◆ What you will do: Below are records; write all of them out exactly.

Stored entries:
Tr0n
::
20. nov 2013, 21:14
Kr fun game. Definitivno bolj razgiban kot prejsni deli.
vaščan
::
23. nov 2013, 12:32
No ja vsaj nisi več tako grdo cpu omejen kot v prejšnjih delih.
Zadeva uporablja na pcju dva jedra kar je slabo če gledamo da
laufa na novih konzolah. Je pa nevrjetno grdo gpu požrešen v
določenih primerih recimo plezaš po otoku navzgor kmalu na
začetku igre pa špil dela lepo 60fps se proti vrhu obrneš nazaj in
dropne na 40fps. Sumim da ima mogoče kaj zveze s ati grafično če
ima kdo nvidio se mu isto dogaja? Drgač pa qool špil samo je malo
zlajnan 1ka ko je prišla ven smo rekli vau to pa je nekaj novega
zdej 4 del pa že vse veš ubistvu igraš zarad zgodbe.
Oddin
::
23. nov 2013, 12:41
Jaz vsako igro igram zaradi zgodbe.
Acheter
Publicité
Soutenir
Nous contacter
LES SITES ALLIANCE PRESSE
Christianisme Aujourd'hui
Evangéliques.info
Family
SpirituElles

◆ Exercise response:
Tr0n
::
20. nov 2013, 21:14
Kr fun game. Definitivno bolj razgiban kot prejsni deli.
vaščan
::
23. nov 2013, 12:32
No ja vsaj nisi več tako grdo cpu omejen kot v prejšnjih delih.
Zadeva uporablja na pcju dva jedra kar je slabo če gledamo da
laufa na novih konzolah. Je pa nevrjetno grdo gpu požrešen v
določenih primerih recimo plezaš po otoku navzgor kmalu na
začetku igre pa špil dela lepo 60fps se proti vrhu obrneš nazaj in
dropne na 40fps. Sumim da ima mogoče kaj zveze s ati grafično če
ima kdo nvidio se mu isto dogaja? Drgač pa qool špil samo je malo
zlajnan 1ka ko je prišla ven smo rekli vau to pa je nekaj novega
zdej 4 del pa že vse veš ubistvu igraš zarad zgodbe.
Oddin
::
23. nov 2013, 12:41
Jaz vsako igro igram zaradi zgodbe.
Acheter
Publicité
Soutenir
Nous contacter
LES SITES ALLIANCE PRESSE
Christianisme Aujourd'hui
Evangéliques.info
Family
SpirituElles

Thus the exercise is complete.